Social media activist and former United National Congress (UNC) government minister Devant Maharaj said he is no longer interested in pursuing the Freedom of Information Act (FOIA) that requested information about the exemption policy, process and who applied.
In fact he said he will not be doing work for the UNC.
Maharaj had sent the FOIA back in July and Wednesday the Permanent Secretary at the Ministry of National Security shut it down.
In a media release, PS Gary Joseph made it very clear that the information being sought was out of bounds.
“The document requested is exempt since its disclosure would involve the unreasonable disclosure of personal information of individuals,” Joseph said in the response.
Joseph also directed Maharaj that if “aggrieved” by the decision, he had three months to apply for a Judicial Review.
“You may also lodge a complaint in writing within 21 days from the date of the notice to the Office of the Ombudsman,” Joseph wrote.

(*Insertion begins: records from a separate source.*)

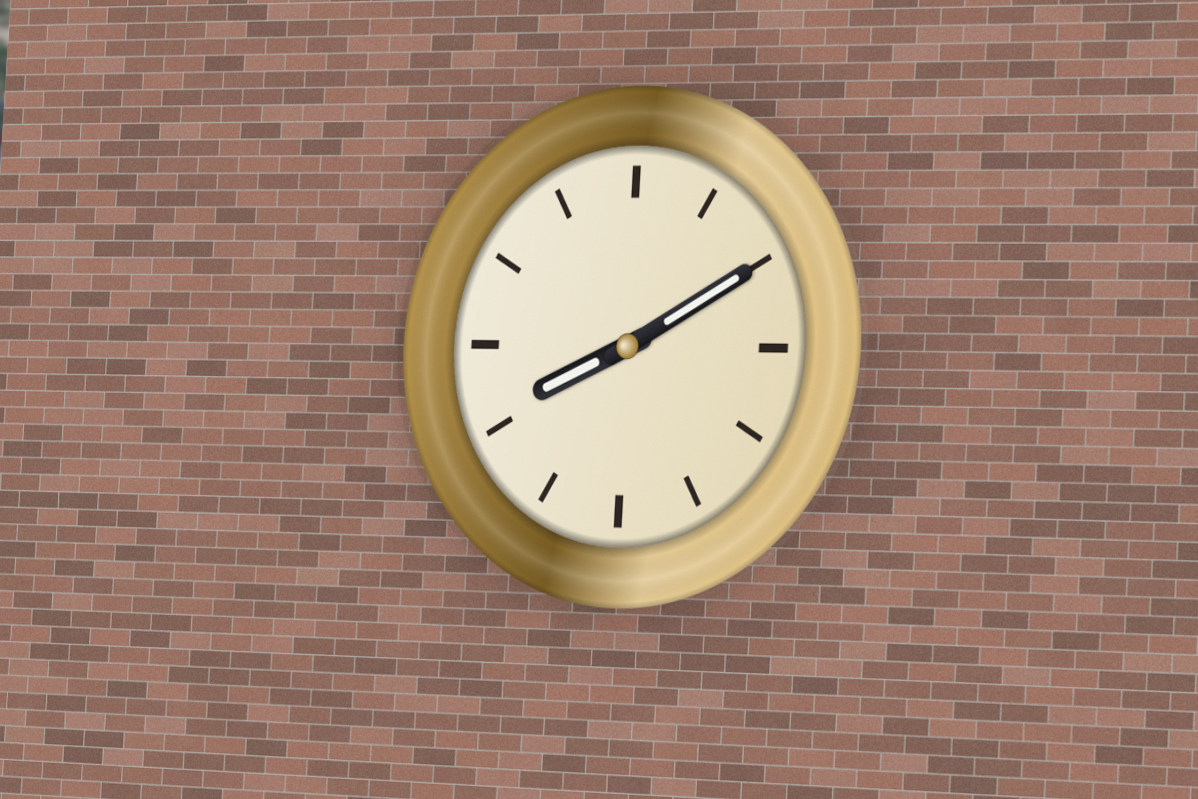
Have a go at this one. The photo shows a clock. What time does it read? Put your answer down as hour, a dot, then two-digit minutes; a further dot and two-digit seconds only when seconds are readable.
8.10
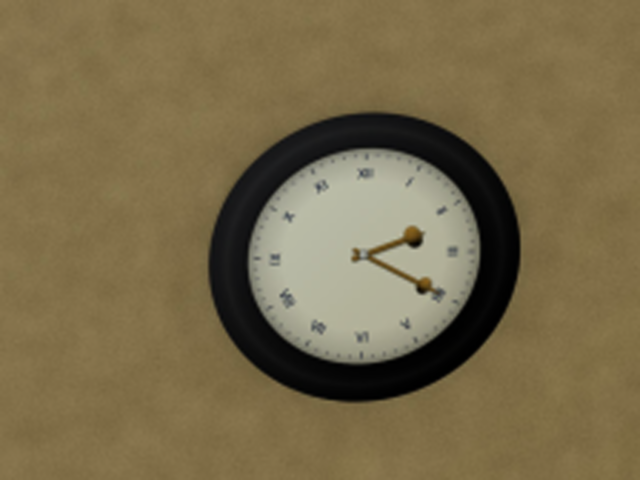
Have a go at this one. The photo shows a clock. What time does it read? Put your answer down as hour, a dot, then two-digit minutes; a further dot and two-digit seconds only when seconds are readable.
2.20
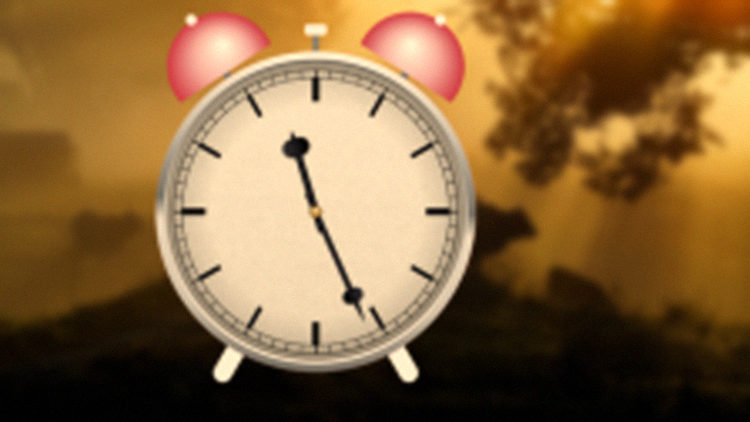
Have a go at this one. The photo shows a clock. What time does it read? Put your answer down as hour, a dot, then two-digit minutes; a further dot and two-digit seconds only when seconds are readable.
11.26
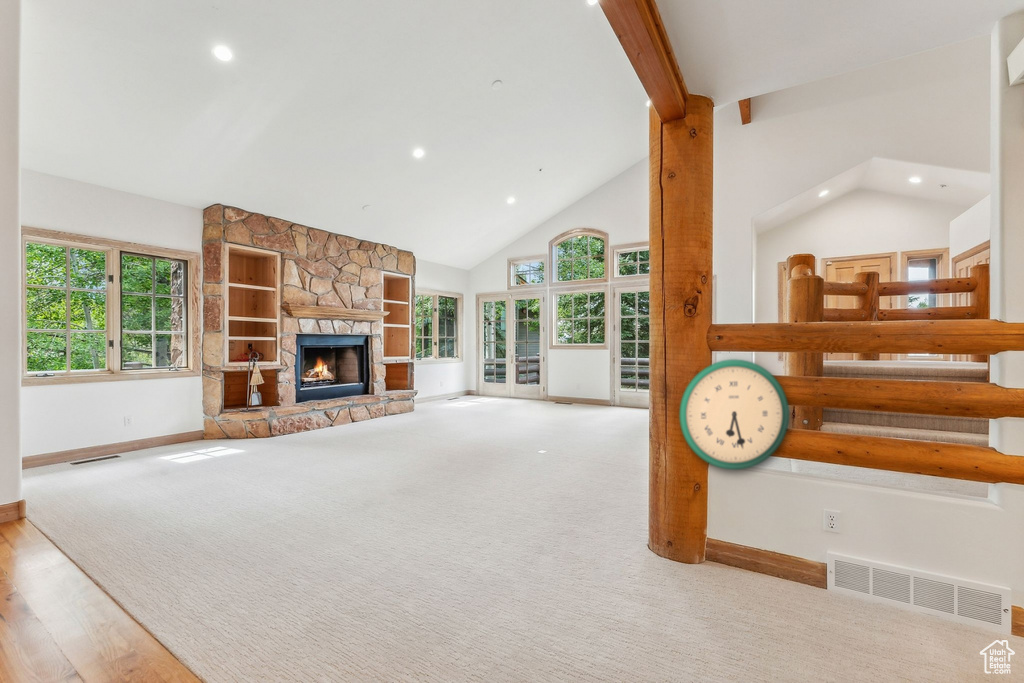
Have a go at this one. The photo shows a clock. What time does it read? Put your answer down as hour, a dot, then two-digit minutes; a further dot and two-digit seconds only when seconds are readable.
6.28
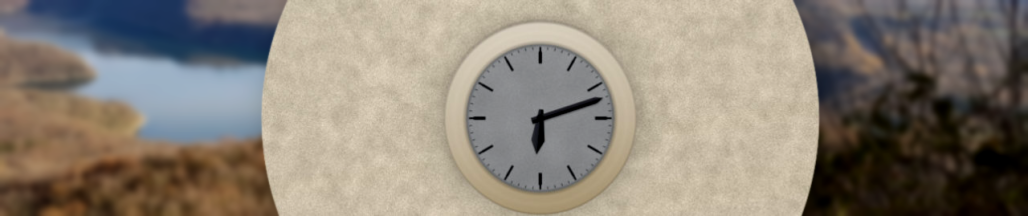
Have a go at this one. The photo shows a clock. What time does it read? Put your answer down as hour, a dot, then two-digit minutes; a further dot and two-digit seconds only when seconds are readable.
6.12
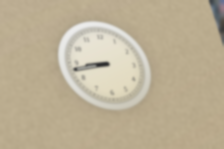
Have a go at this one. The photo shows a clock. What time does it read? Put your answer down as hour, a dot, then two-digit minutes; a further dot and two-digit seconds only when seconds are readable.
8.43
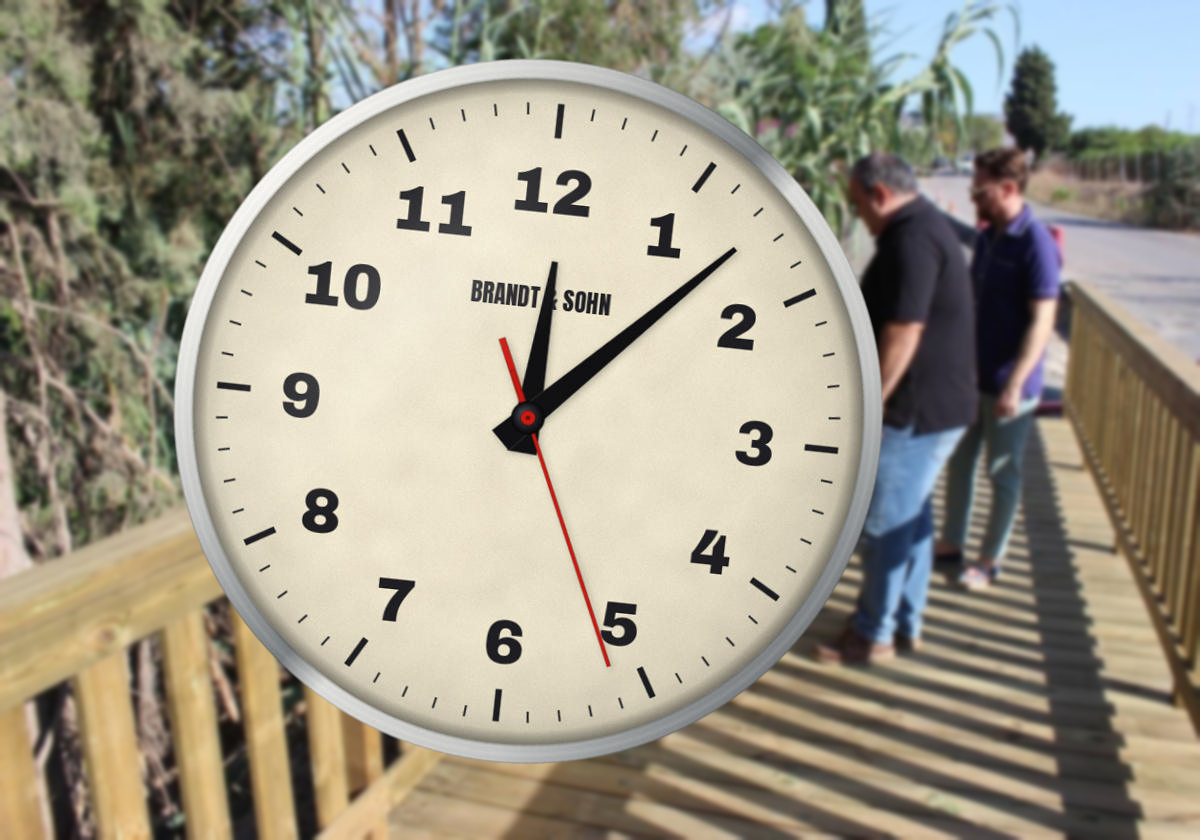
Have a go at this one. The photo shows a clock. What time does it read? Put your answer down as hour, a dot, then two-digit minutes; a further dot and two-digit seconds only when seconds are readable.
12.07.26
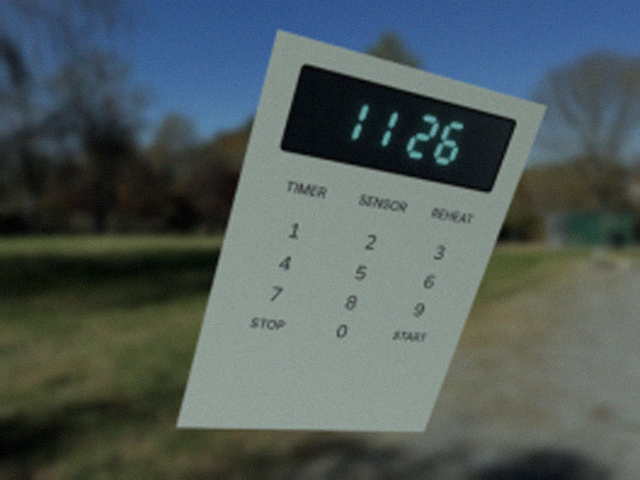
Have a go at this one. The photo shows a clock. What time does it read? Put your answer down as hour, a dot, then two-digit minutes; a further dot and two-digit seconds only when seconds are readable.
11.26
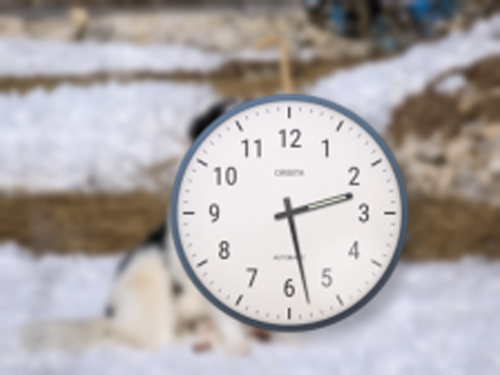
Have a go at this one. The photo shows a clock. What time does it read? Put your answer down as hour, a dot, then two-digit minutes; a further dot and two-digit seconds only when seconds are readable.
2.28
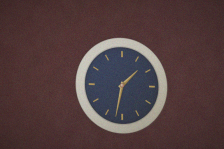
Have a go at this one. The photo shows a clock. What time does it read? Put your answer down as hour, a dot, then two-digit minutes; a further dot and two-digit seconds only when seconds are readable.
1.32
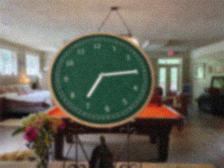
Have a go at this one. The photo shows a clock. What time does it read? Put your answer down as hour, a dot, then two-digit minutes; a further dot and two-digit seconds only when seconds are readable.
7.15
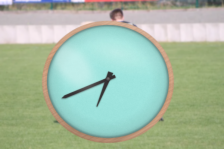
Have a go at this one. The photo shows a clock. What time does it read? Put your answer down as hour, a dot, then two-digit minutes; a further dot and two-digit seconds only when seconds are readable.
6.41
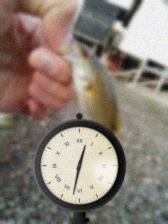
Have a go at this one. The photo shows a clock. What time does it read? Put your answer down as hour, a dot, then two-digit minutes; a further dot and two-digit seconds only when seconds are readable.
12.32
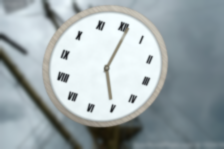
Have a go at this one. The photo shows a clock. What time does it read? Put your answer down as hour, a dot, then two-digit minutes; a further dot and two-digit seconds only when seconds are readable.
5.01
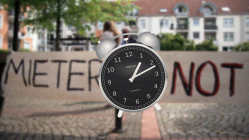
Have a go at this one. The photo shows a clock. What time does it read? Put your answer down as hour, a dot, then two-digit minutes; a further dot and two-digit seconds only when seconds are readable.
1.12
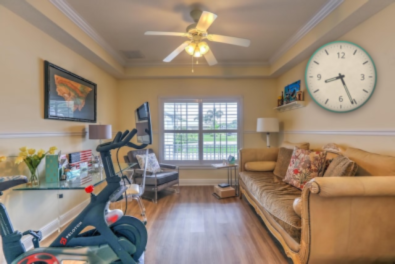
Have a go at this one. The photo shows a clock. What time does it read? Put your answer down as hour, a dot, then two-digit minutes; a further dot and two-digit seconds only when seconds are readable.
8.26
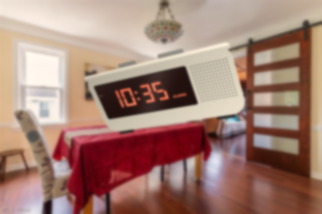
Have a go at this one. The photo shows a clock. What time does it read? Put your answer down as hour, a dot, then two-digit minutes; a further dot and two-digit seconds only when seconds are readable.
10.35
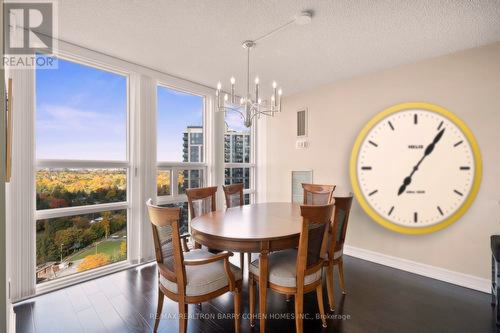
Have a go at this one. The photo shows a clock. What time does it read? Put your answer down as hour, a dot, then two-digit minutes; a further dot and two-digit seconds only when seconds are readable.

But Maharaj, who was volunteering for the Opposition in July when he sent the request yesterday said he was no longer pursuing the matter.
“I am no longer interested in the UNC and the politics of drunks and deadbeats, pimps and prostitutes,” he said.
Maharaj and his lawyers had already drafted a copy of the Judicial Review document, which would now not be filed.
“There are 19 elected UNC MP’s paid to do a job with staff and resources to assist…I am no longer interested in doing their job,” Maharaj said.
Maharaj openly challenged Opposition leader Kamla Persad-Bissessar for the leadership of UNC during the party’s internal election on December 6.
He dropped out of the race before the day of the election but weeks before blasted Persad-Bissessar on social media and openly called for her to step down as leader.
According to Maharaj’s FOIA, he sought information on all applications submitted by persons or groups of persons who were granted approval to enter the country by the Minister of National Security as well as a list of people who were granted exemptions.
Maharaj was also provided with a detailed list of the criteria for selection which included persons with critical health issues, persons with newborns or young children and whether the State had the space to house them.